Aim of the exercise ▸
Reproduce the items verbatim from their beginning through the line containing "primer traje de buceo", including that line. Omit the pictures.

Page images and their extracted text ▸
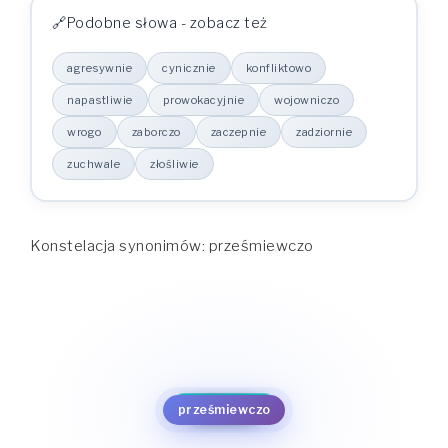
Podobne słowa - zobacz też
agresywnie
cynicznie
konfliktowo
napastliwie
prowokacyjnie
wojowniczo
wrogo
zaborczo
zaczepnie
zadziornie
zuchwale
złośliwie
Konstelacja synonimów: prześmiewczo
konfliktowo
napastliwie
cynicznie
złośliwie
agresywnie
prowokacyjnie
zuchwale
wojowniczo
prześmiewczo
zadziornie
wrogo
zaczepnie
zaborczo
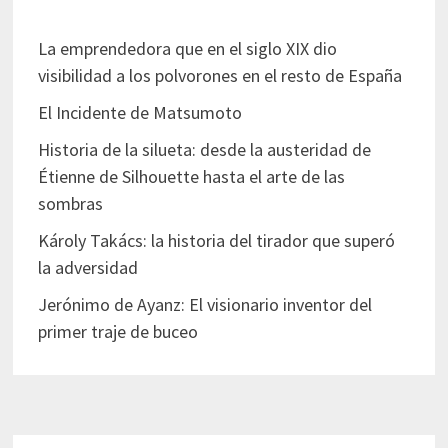
La emprendedora que en el siglo XIX dio
visibilidad a los polvorones en el resto de España
El Incidente de Matsumoto
Historia de la silueta: desde la austeridad de
Étienne de Silhouette hasta el arte de las
sombras
Károly Takács: la historia del tirador que superó
la adversidad
Jerónimo de Ayanz: El visionario inventor del
primer traje de buceo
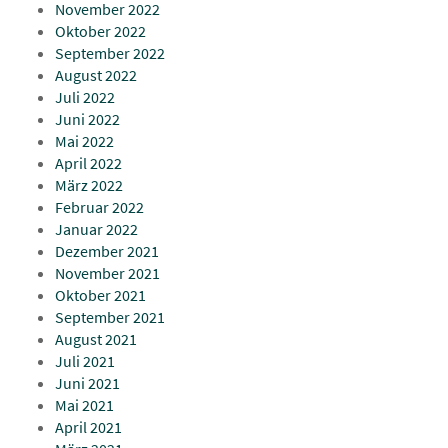
November 2022
Oktober 2022
September 2022
August 2022
Juli 2022
Juni 2022
Mai 2022
April 2022
März 2022
Februar 2022
Januar 2022
Dezember 2021
November 2021
Oktober 2021
September 2021
August 2021
Juli 2021
Juni 2021
Mai 2021
April 2021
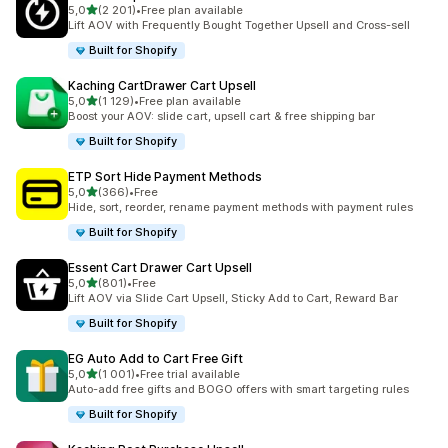
/ 5 tähteä
5,0
(2 201)
•
Free plan available
2201 arvostelua yhteensä
Lift AOV with Frequently Bought Together Upsell and Cross-sell
Built for Shopify
Kaching CartDrawer Cart Upsell
/ 5 tähteä
5,0
(1 129)
•
Free plan available
1129 arvostelua yhteensä
Boost your AOV: slide cart, upsell cart & free shipping bar
Built for Shopify
ETP Sort Hide Payment Methods
/ 5 tähteä
5,0
(366)
•
Free
366 arvostelua yhteensä
Hide, sort, reorder, rename payment methods with payment rules
Built for Shopify
Essent Cart Drawer Cart Upsell
/ 5 tähteä
5,0
(801)
•
Free
801 arvostelua yhteensä
Lift AOV via Slide Cart Upsell, Sticky Add to Cart, Reward Bar
Built for Shopify
EG Auto Add to Cart Free Gift
/ 5 tähteä
5,0
(1 001)
•
Free trial available
1001 arvostelua yhteensä
Auto-add free gifts and BOGO offers with smart targeting rules
Built for Shopify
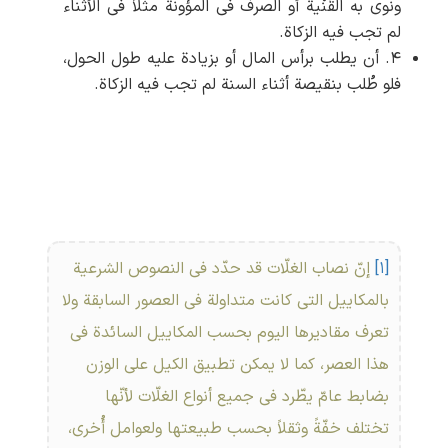
ونوی به القُنْیة أو الصرف فی المؤونة مثلاً فی الأثناء
لم ‏تجب فیه الزکاة.
۴. أن یطلب برأس المال أو بزیادة علیه طول الحول،
فلو طُلب بنقیصة أثناء السنة لم ‏تجب فیه الزکاة.
[۱]
إنّ نصاب الغلّات قد حدّد فی النصوص الشرعیة
بالمکاییل التی کانت متداولة فی العصور السابقة ولا
تعرف مقادیرها الیوم بحسب المکاییل السائدة فی
هذا العصر، کما لا یمکن تطبیق الکیل علی الوزن
بضابط عامّ یطّرد فی جمیع أنواع الغلّات لأنّها
تختلف خفّةً وثقلاً بحسب طبیعتها ولعوامل أُخری،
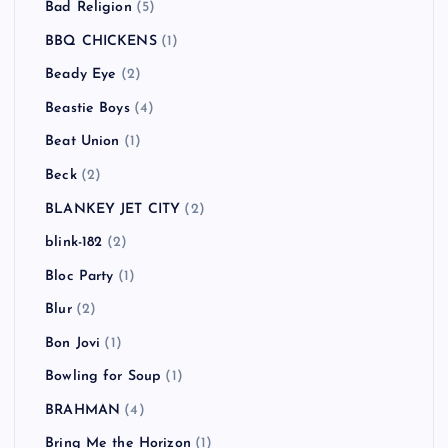
Bad Religion
(5)
BBQ CHICKENS
(1)
Beady Eye
(2)
Beastie Boys
(4)
Beat Union
(1)
Beck
(2)
BLANKEY JET CITY
(2)
blink-182
(2)
Bloc Party
(1)
Blur
(2)
Bon Jovi
(1)
Bowling for Soup
(1)
BRAHMAN
(4)
Bring Me the Horizon
(1)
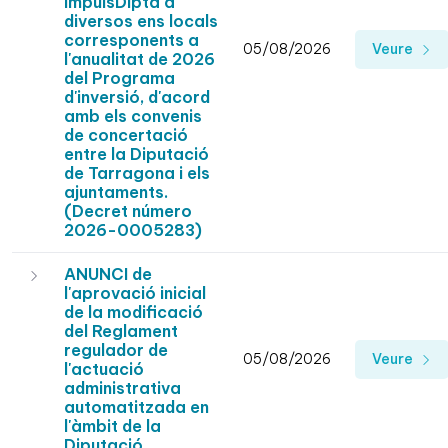
ImpulsDipta a
diversos ens locals
corresponents a
05/08/2026
Veure
l'anualitat de 2026
del Programa
d'inversió, d'acord
amb els convenis
de concertació
entre la Diputació
de Tarragona i els
ajuntaments.
(Decret número
2026-0005283)
ANUNCI de
l'aprovació inicial
de la modificació
del Reglament
regulador de
05/08/2026
Veure
l'actuació
administrativa
automatitzada en
l'àmbit de la
Diputació.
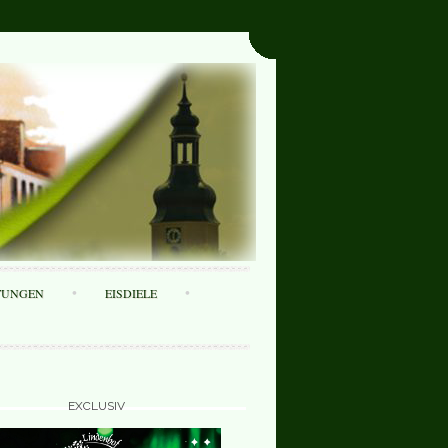
TUNGEN
EISDIELE
EXCLUSIV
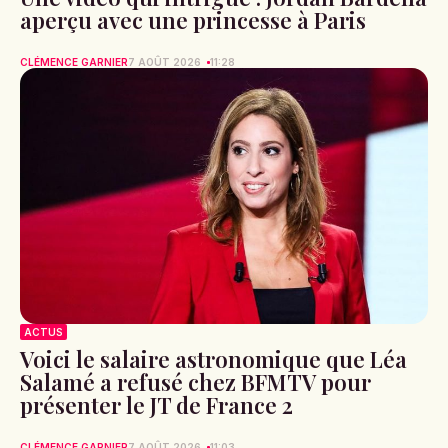
aperçu avec une princesse à Paris
CLÉMENCE GARNIER
7 AOÛT 2026
11:28
ACTUS
Voici le salaire astronomique que Léa
Salamé a refusé chez BFMTV pour
présenter le JT de France 2
CLÉMENCE GARNIER
7 AOÛT 2026
11:03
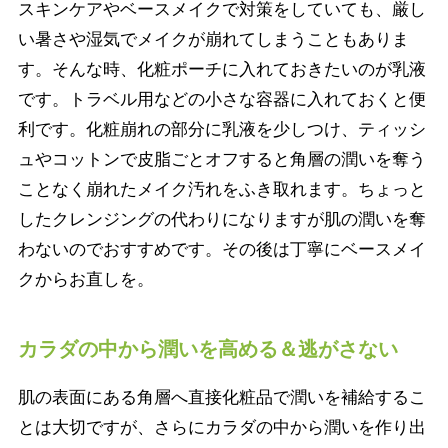
スキンケアやベースメイクで対策をしていても、厳し
い暑さや湿気でメイクが崩れてしまうこともありま
す。そんな時、化粧ポーチに入れておきたいのが乳液
です。トラベル用などの小さな容器に入れておくと便
利です。化粧崩れの部分に乳液を少しつけ、ティッシ
ュやコットンで皮脂ごとオフすると角層の潤いを奪う
ことなく崩れたメイク汚れをふき取れます。ちょっと
したクレンジングの代わりになりますが肌の潤いを奪
わないのでおすすめです。その後は丁寧にベースメイ
クからお直しを。
カラダの中から潤いを高める＆逃がさない
肌の表面にある角層へ直接化粧品で潤いを補給するこ
とは大切ですが、さらにカラダの中から潤いを作り出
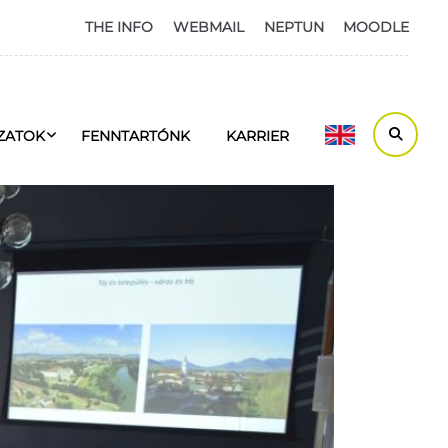
THE INFO
WEBMAIL
NEPTUN
MOODLE
ZATOK
FENNTARTÓNK
KARRIER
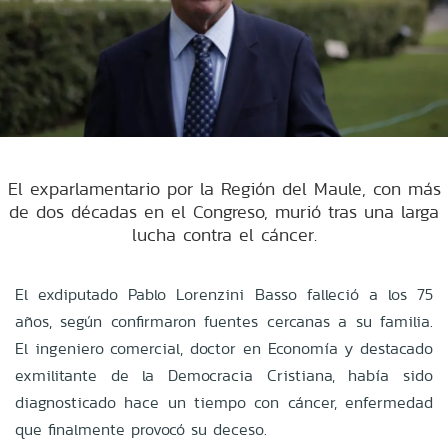
El exparlamentario por la Región del Maule, con más
de dos décadas en el Congreso, murió tras una larga
lucha contra el cáncer.
El exdiputado Pablo Lorenzini Basso falleció a los 75
años, según confirmaron fuentes cercanas a su familia.
El ingeniero comercial, doctor en Economía y destacado
exmilitante de la Democracia Cristiana, había sido
diagnosticado hace un tiempo con cáncer, enfermedad
que finalmente provocó su deceso.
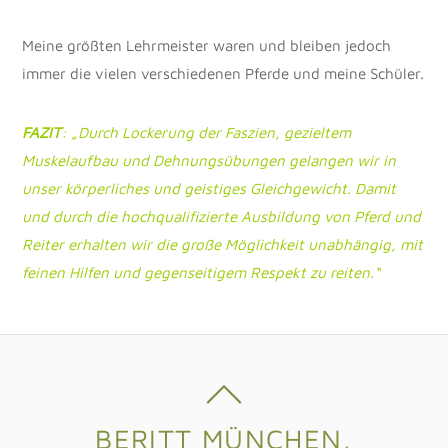
Meine größten Lehrmeister waren und bleiben jedoch
immer die vielen verschiedenen Pferde und meine Schüler.
FAZIT
:
„Durch Lockerung der Faszien, gezieltem
Muskelaufbau und Dehnungsübungen gelangen wir in
unser körperliches und geistiges Gleichgewicht. Damit
und durch die hochqualifizierte Ausbildung von Pferd und
Reiter erhalten wir die große Möglichkeit unabhängig, mit
feinen Hilfen und gegenseitigem Respekt zu reiten.“
BERITT MÜNCHEN,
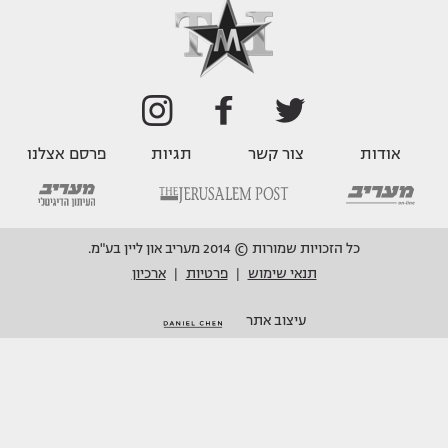
אודות
צור קשר
תגיות
פרסם אצלנו
כל הזכויות שמורות © 2014 מעריב און ליין בע"מ.
תנאי שימוש
פרטיות
ארכיון
|
|
עיצוב אתר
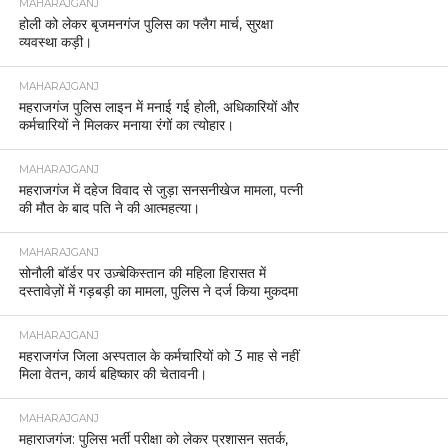
MAHARAJGANJ
होली को लेकर बृजमनगंज पुलिस का फ्लैग मार्च, सुरक्षा
व्यवस्था कड़ी।
MAHARAJGANJ
महराजगंज पुलिस लाइन में मनाई गई होली, अधिकारियों और
कर्मचारियों ने मिलकर मनाया रंगों का त्योहार।
MAHARAJGANJ
महराजगंज में दहेज विवाद से जुड़ा सनसनीखेज मामला, पत्नी
की मौत के बाद पति ने की आत्महत्या।
MAHARAJGANJ
सोनौली बॉर्डर पर उज़्बेकिस्तान की महिला हिरासत में
दस्तावेज़ों में गड़बड़ी का मामला, पुलिस ने दर्ज किया मुकदमा
MAHARAJGANJ
महराजगंज जिला अस्पताल के कर्मचारियों को 3 माह से नहीं
मिला वेतन, कार्य बहिष्कार की चेतावनी।
MAHARAJGANJ
महाराजगंज: पुलिस भर्ती परीक्षा को लेकर प्रशासन सतर्क,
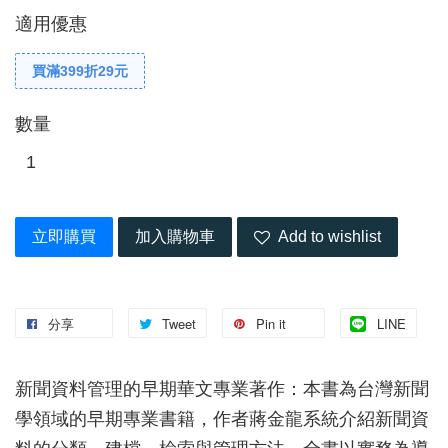
適用優惠
買滿399折29元
數量
立即購買
加入購物車
Add to wishlist
分享
Tweet
Pin it
LINE
新聞資料管理的早期華文專業著作：本書為台灣新聞
學領域的早期專業書籍，作者蔣金龍系統介紹新聞資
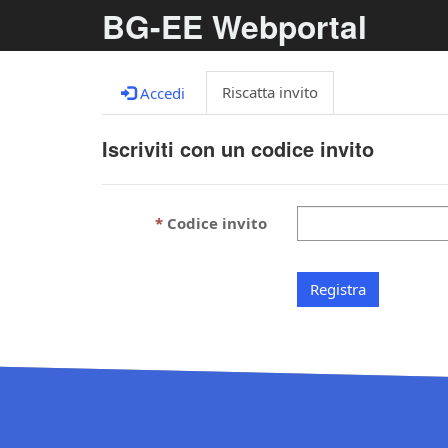
BG-EE Webportal
Riscatta invito
Accedi
Iscriviti con un codice invito
Codice invito
Registra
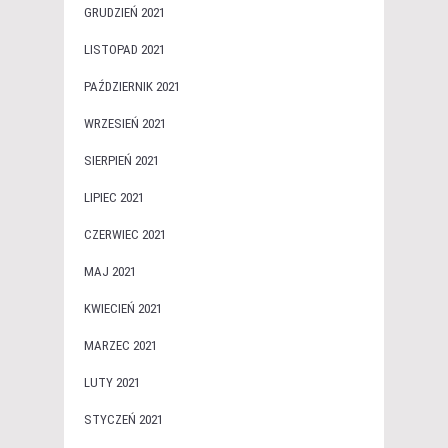
GRUDZIEŃ 2021
LISTOPAD 2021
PAŹDZIERNIK 2021
WRZESIEŃ 2021
SIERPIEŃ 2021
LIPIEC 2021
CZERWIEC 2021
MAJ 2021
KWIECIEŃ 2021
MARZEC 2021
LUTY 2021
STYCZEŃ 2021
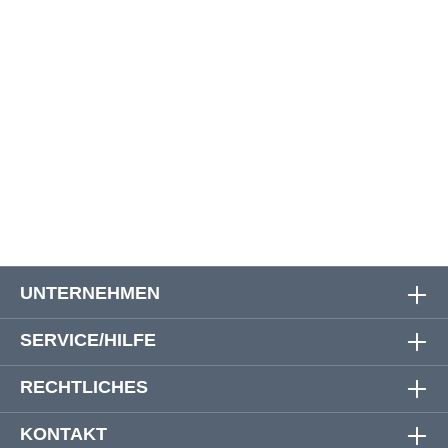
6XL
166 cm
95 cm
7XL
174 cm
96 cm
8XL
184 cm
101 cm
10XL
198 cm
107 cm
12XL
212 cm
112 cm
UNTERNEHMEN
SERVICE/HILFE
RECHTLICHES
KONTAKT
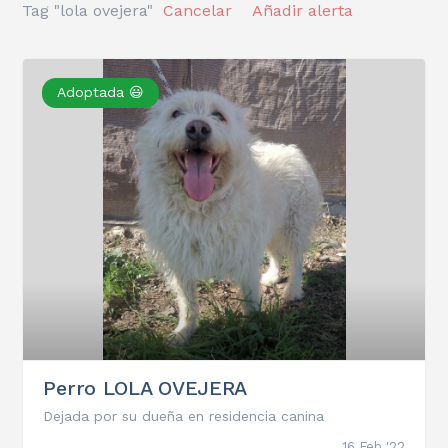
Tag "lola ovejera"
Cancelar
Añadir alerta
Adoptada 😃
Perro LOLA OVEJERA
Dejada por su dueña en residencia canina
16 Feb '22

Your response ▸
Podobne słowa - zobacz też
agresywnie
cynicznie
konfliktowo
napastliwie
prowokacyjnie
wojowniczo
wrogo
zaborczo
zaczepnie
zadziornie
zuchwale
złośliwie
Konstelacja synonimów: prześmiewczo
konfliktowo
napastliwie
cynicznie
złośliwie
agresywnie
prowokacyjnie
zuchwale
wojowniczo
prześmiewczo
zadziornie
wrogo
zaczepnie
zaborczo
La emprendedora que en el siglo XIX dio
visibilidad a los polvorones en el resto de España
El Incidente de Matsumoto
Historia de la silueta: desde la austeridad de
Étienne de Silhouette hasta el arte de las
sombras
Károly Takács: la historia del tirador que superó
la adversidad
Jerónimo de Ayanz: El visionario inventor del
primer traje de buceo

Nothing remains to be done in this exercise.